____ Text segment

A History of Indian Philosophy Volume 3

by Surendranath Dasgupta | 1940 | 232,512 words | ISBN-13: 9788120804081

This page describes the philosophy of venkatanatha’s treatment of pramana: a concept having historical value dating from ancient India. This is the seventh part in the series called the “philosophy of the ramanuja school of thought”, originally composed by Surendranath Dasgupta in the early 20th century.

Part 7 - Veṅkaṭanātha’s treatment of pramāṇa

As the nihilistic Buddhists (śūnya-vādī or mādhyamika) are supposed to deny the valid existence of any fact or proposition, so the Śaṅkarites also may be supposed to suspend their judgment on all such questions. In the preliminary portions of his Khaṇḍana-khaṇḍa-khādya, in answer to the question whether all discussions (kathā) must presuppose the previous admission of validity and invalidity as really referring to facts and propositions, Śrīharṣa says that no such admission is indispensable; for a discussion can be conducted by the mutual agreement of the contending persons to respect certain principles of reality or unreality as decided by the referee (madhyastha) of the debate, without entering into the question of their ultimate validity. Even if validity or invalidity of certain principles, facts, or propositions, were admitted, then also the mutual agreement of the contending persons to these or other principles, as ruled by the referee, would be an indispensable preliminary to all discussions[1].

As against these views Veṅkaṭanātha, the best-reputed philosopher of the Rāmānuja school, seeks to determine the necessity of the admission of validity (prāmāṇya) or invalidity (a-prāmāṇya) as naturally belonging to certain proportions or facts, as a preliminary to our quest of truth or objective and knowable facts. If the distinction of valid and invalid propositions is not admitted, then neither can any thesis be established, nor can practical affairs run on. But, though in this way the distinction between valid and invalid propositions has to be admitted on the basis of its general acceptance by people at large, yet their real nature has still to be examined. Those who deny such a distinction can have four alternative views, viz. that all propositions are valid, that all propositions are invalid, that all propositions mutually contradict one another, or that all propositions are doubtful. If all propositions are valid, then the negation of such a proposition is also valid, which is self-contradictory; if they are all invalid, then even such a proposition is invalid and hence no invalidity can be asserted.

________
____ Listing

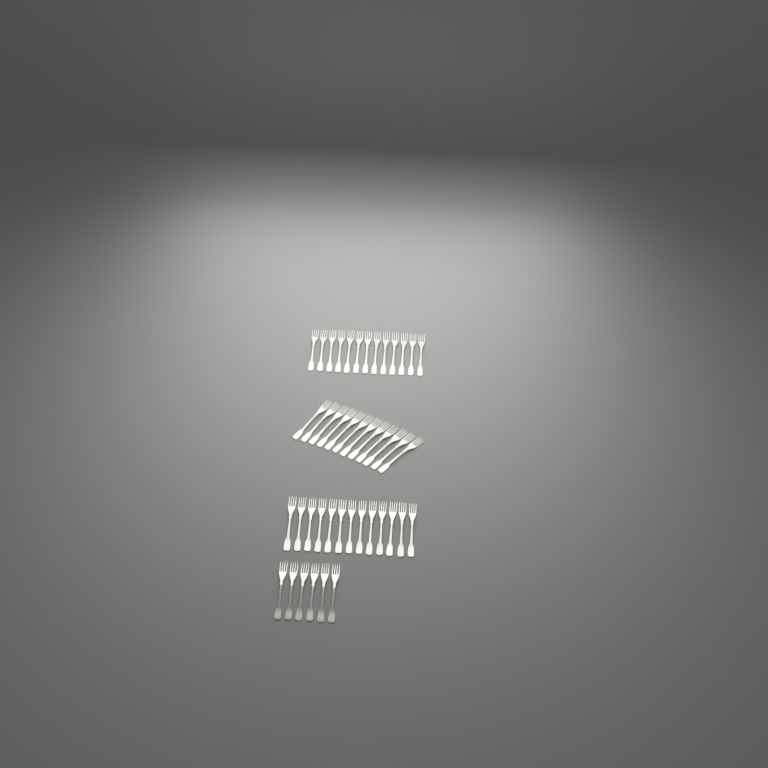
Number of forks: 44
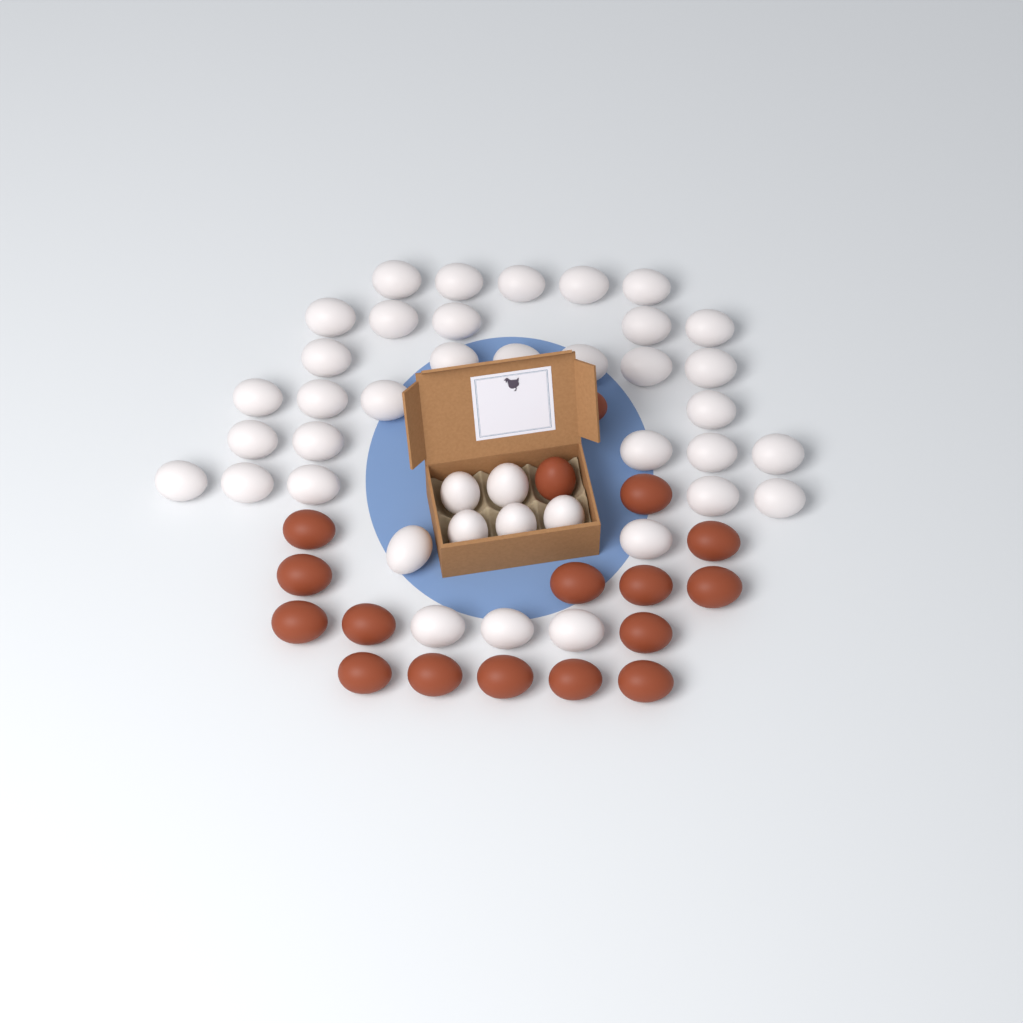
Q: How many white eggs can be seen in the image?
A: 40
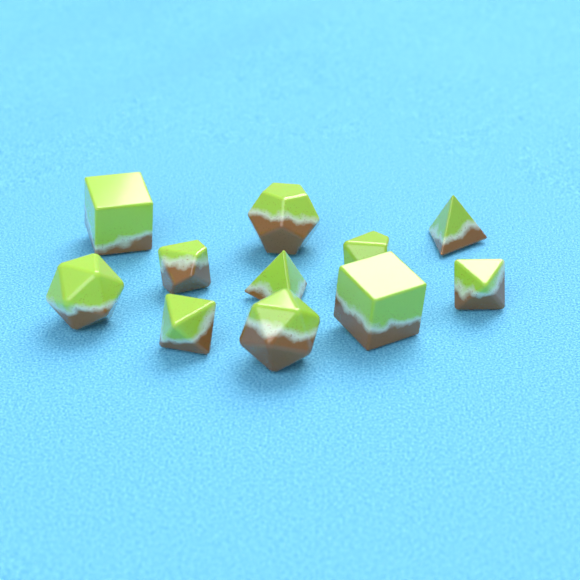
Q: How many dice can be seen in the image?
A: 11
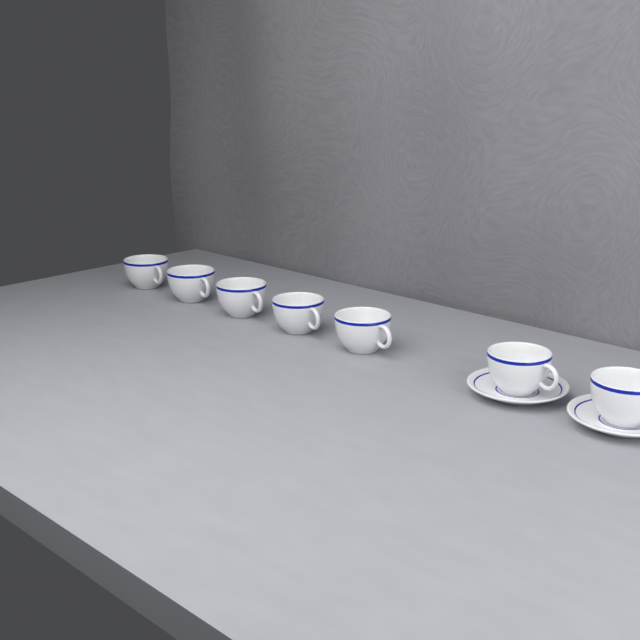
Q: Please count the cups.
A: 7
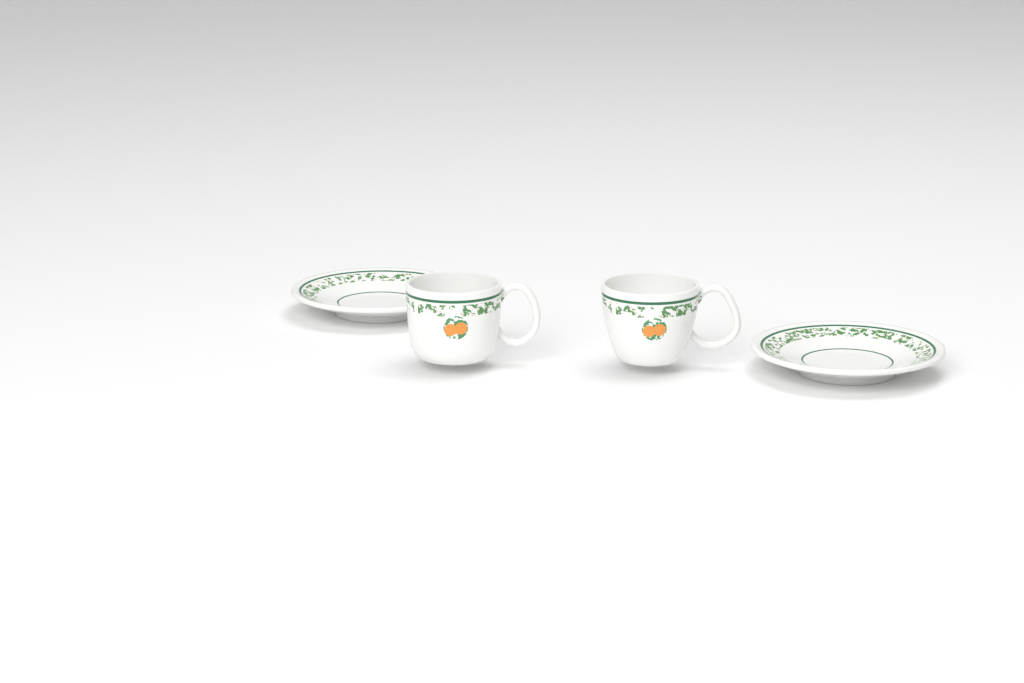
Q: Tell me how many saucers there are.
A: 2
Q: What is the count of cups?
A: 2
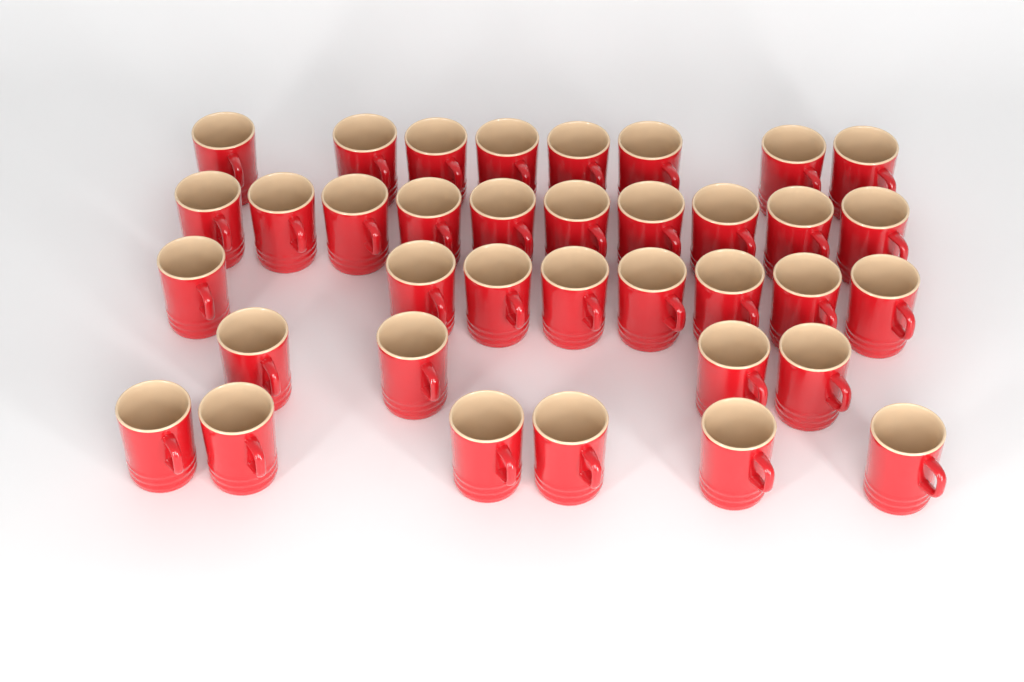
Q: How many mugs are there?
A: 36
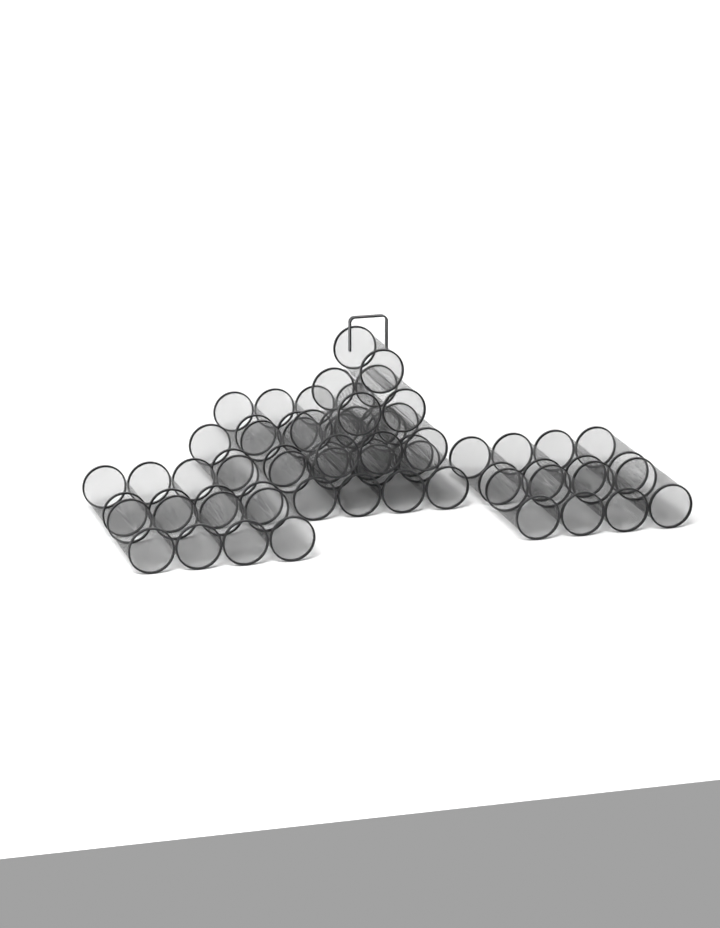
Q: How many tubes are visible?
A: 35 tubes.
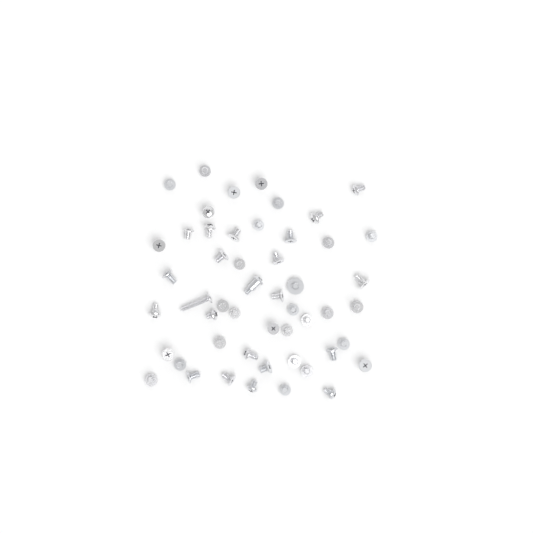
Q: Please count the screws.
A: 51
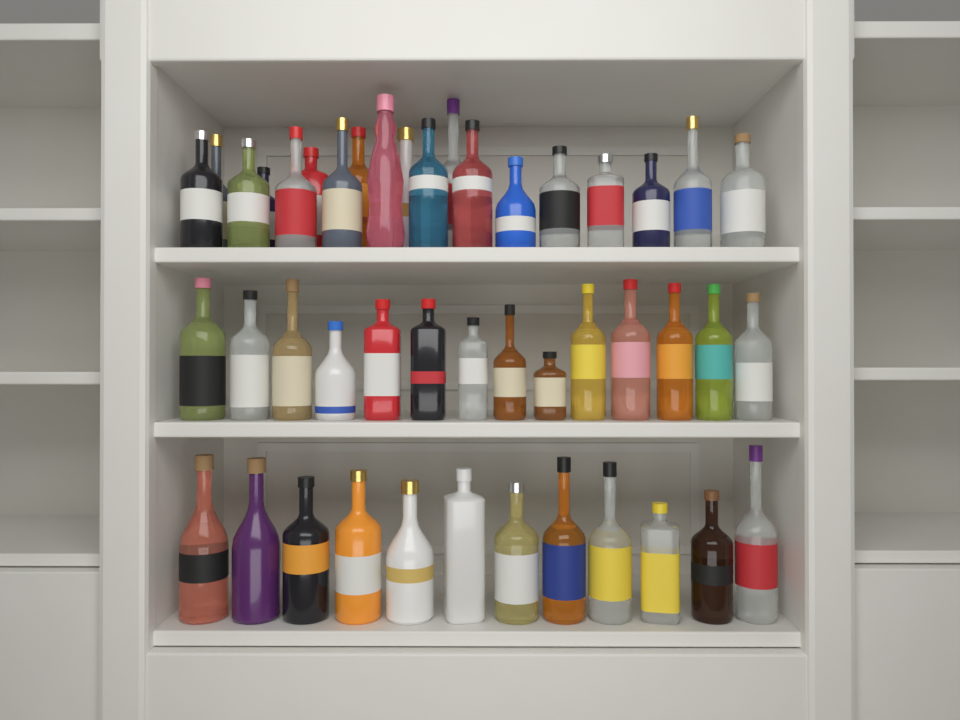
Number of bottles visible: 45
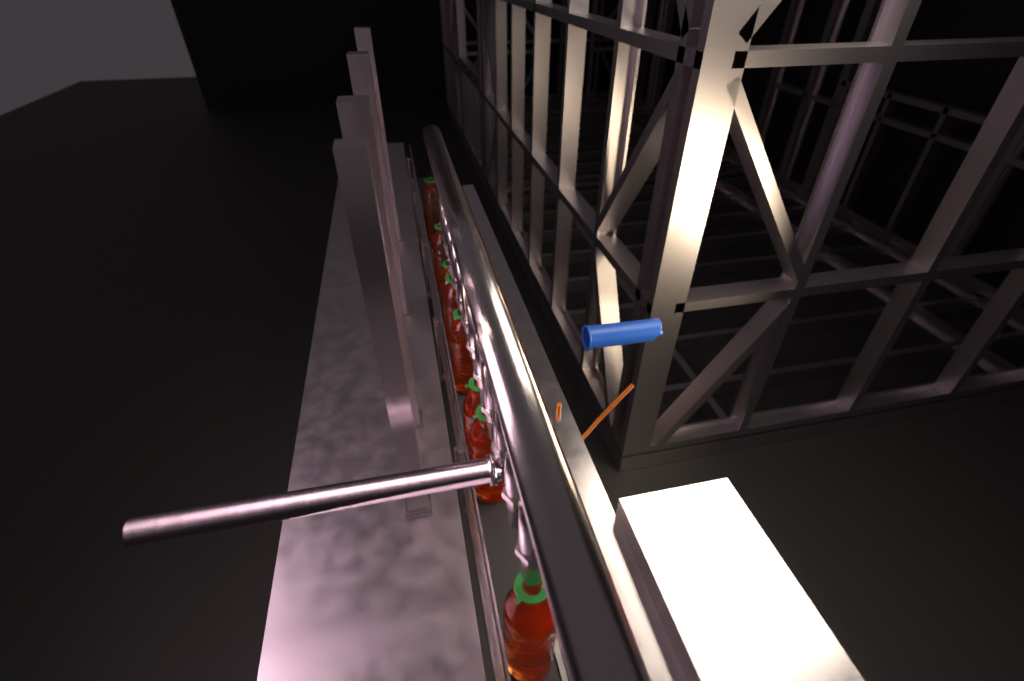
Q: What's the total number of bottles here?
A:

________

▸ **Required actions**
(a) Using the passage on Veṅkaṭanātha, decide whether each statement agrees with it: (i) Śrīharṣa holds that every discussion must first admit validity and invalidity as really referring to facts and propositions; (ii) Veṅkaṭanātha is called the best-reputed philosopher of the Rāmānuja school; (iii) those who deny the distinction between valid and invalid propositions are given five alternative views. For each, answer yes or no and quote the deciding words.
(b) In the rows, copy out the lines starting with the line containing "Q: How many dice can be seen in the image?" and going on through the end of the rows. Omit the pictures.

▸ **Results**
(a)
(i) No: "Śrīharṣa says that no such admission is indispensable"
(ii) Yes: "Veṅkaṭanātha, the best-reputed philosopher of the Rāmānuja school"
(iii) No: "Those who deny such a distinction can have four alternative views"

(b)
Q: How many dice can be seen in the image?
A: 11
Q: Please count the cups.
A: 7
Q: Tell me how many saucers there are.
A: 2
Q: What is the count of cups?
A: 2
Q: How many mugs are there?
A: 36
Q: How many tubes are visible?
A: 35 tubes.
Q: Please count the screws.
A: 51
Number of bottles visible: 45
Q: What's the total number of bottles here?
A:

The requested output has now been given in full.